◆ What needs to be done ◆
Once the pictures are removed, restate the listing word for word.
(Beginning of Listed records)
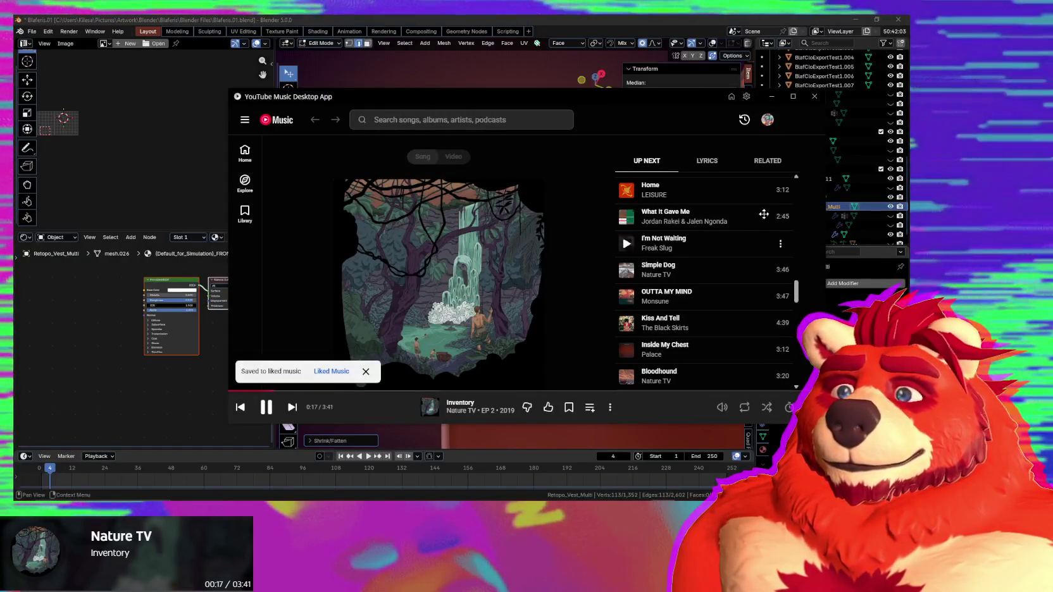
Step: Minimize the music player to return to Blender and select the armhole's edge loop
left_click(772, 96)
mouse_move(461, 291)
middle_mouse_down()
mouse_move(610, 356)
mouse_move(542, 254)
middle_mouse_up()
left_click(555, 213, "alt")
mouse_move(555, 213)
middle_mouse_down()
mouse_move(566, 302)
mouse_move(495, 321)
middle_mouse_up()
Step: Select the full armhole edge loop and extrude it into a new rim strip
scroll(566, 302, "up", 3)
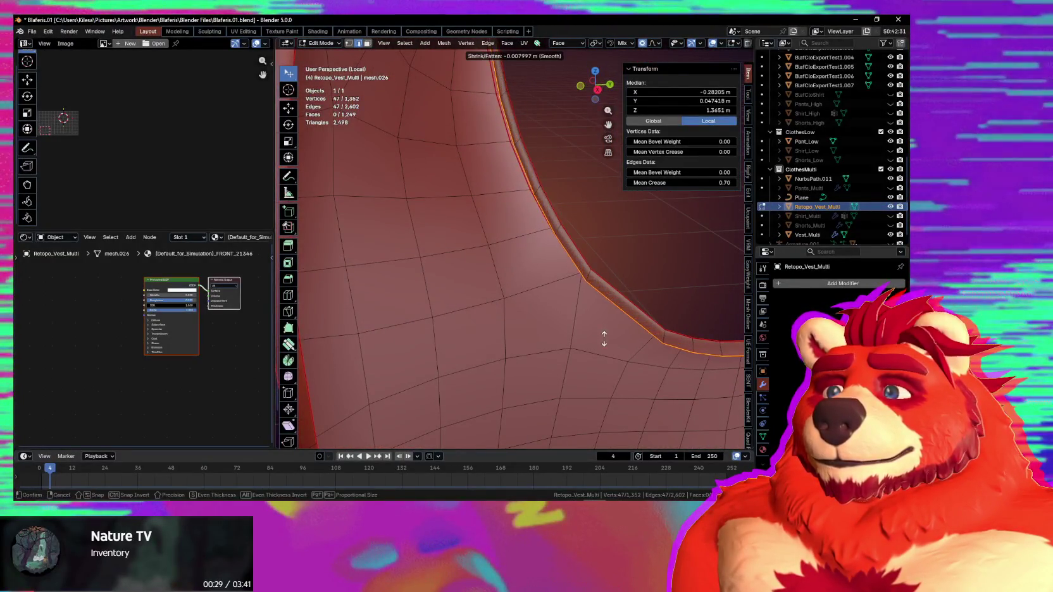
mouse_move(613, 327)
middle_mouse_down()
mouse_move(651, 336)
mouse_move(581, 348)
mouse_move(493, 317)
mouse_move(526, 310)
mouse_move(463, 303)
mouse_move(630, 359)
mouse_move(526, 218)
mouse_move(567, 294)
mouse_move(536, 329)
mouse_move(438, 325)
middle_mouse_up()
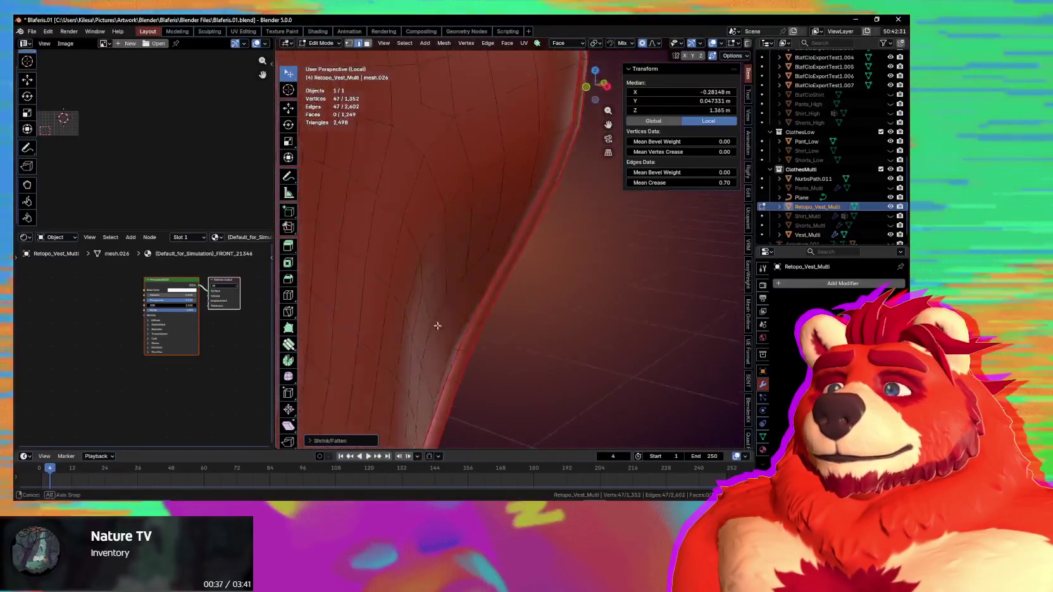
left_click(496, 267, "alt")
mouse_move(497, 266)
middle_mouse_down()
mouse_move(590, 257)
mouse_move(580, 210)
mouse_move(556, 260)
middle_mouse_up()
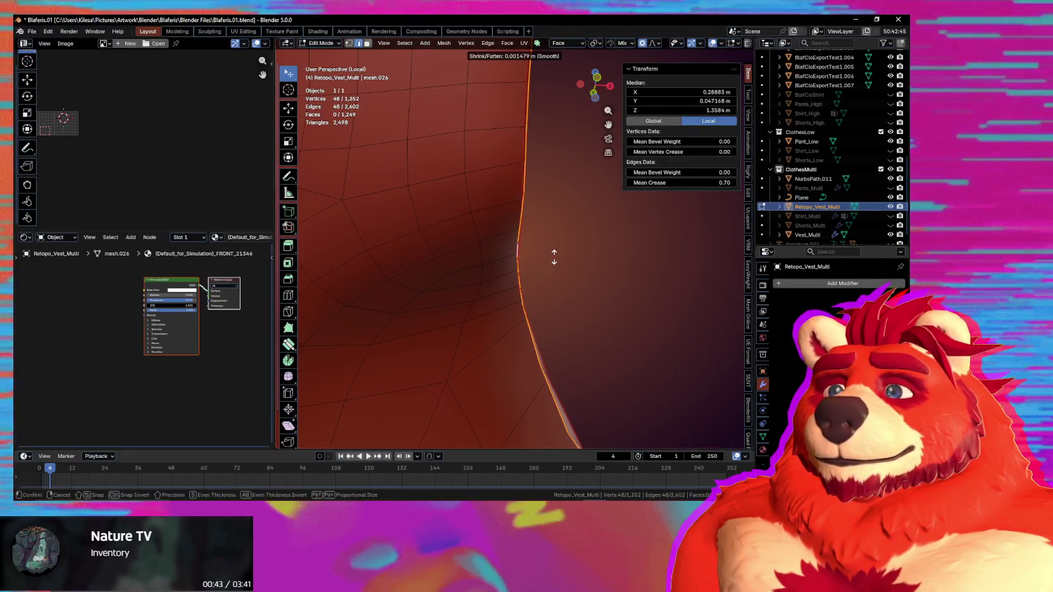
left_click(548, 249)
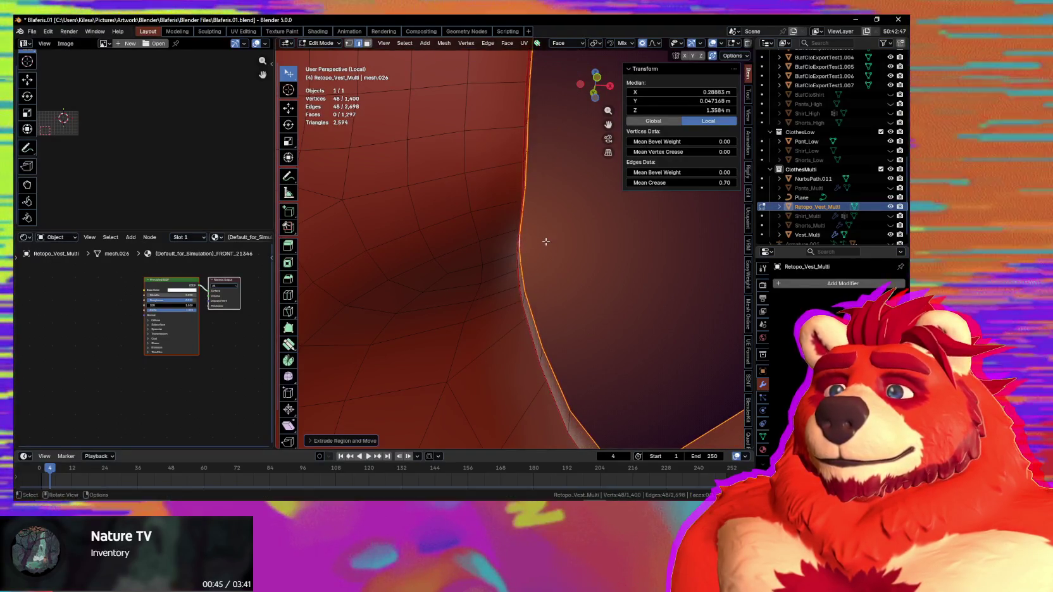
middle_click_drag(555, 270, 503, 290)
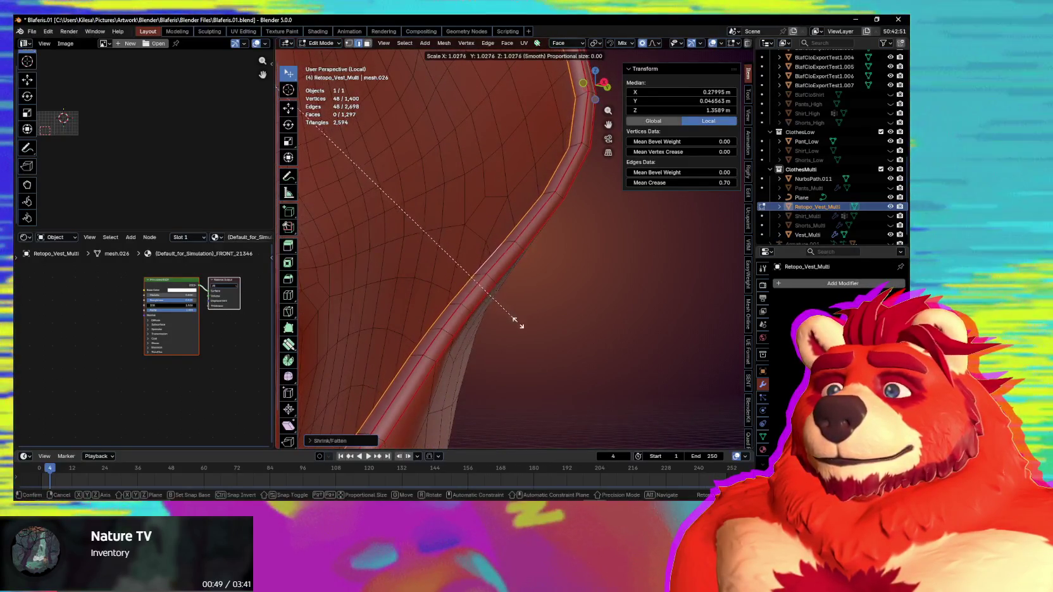
left_click(521, 325)
Step: Scale the extruded armhole rim so it sits snugly around the opening
middle_click_drag(520, 325, 657, 339)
(End of Listed records)
◆ Response area ◆
Step: Minimize the music player to return to Blender and select the armhole's edge loop
left_click(772, 96)
mouse_move(461, 291)
middle_mouse_down()
mouse_move(610, 356)
mouse_move(542, 254)
middle_mouse_up()
left_click(555, 213, "alt")
mouse_move(555, 213)
middle_mouse_down()
mouse_move(566, 302)
mouse_move(495, 321)
middle_mouse_up()
Step: Select the full armhole edge loop and extrude it into a new rim strip
scroll(566, 302, "up", 3)
mouse_move(613, 327)
middle_mouse_down()
mouse_move(651, 336)
mouse_move(581, 348)
mouse_move(493, 317)
mouse_move(526, 310)
mouse_move(463, 303)
mouse_move(630, 359)
mouse_move(526, 218)
mouse_move(567, 294)
mouse_move(536, 329)
mouse_move(438, 325)
middle_mouse_up()
left_click(496, 267, "alt")
mouse_move(497, 266)
middle_mouse_down()
mouse_move(590, 257)
mouse_move(580, 210)
mouse_move(556, 260)
middle_mouse_up()
left_click(548, 249)
middle_click_drag(555, 270, 503, 290)
left_click(521, 325)
Step: Scale the extruded armhole rim so it sits snugly around the opening
middle_click_drag(520, 325, 657, 339)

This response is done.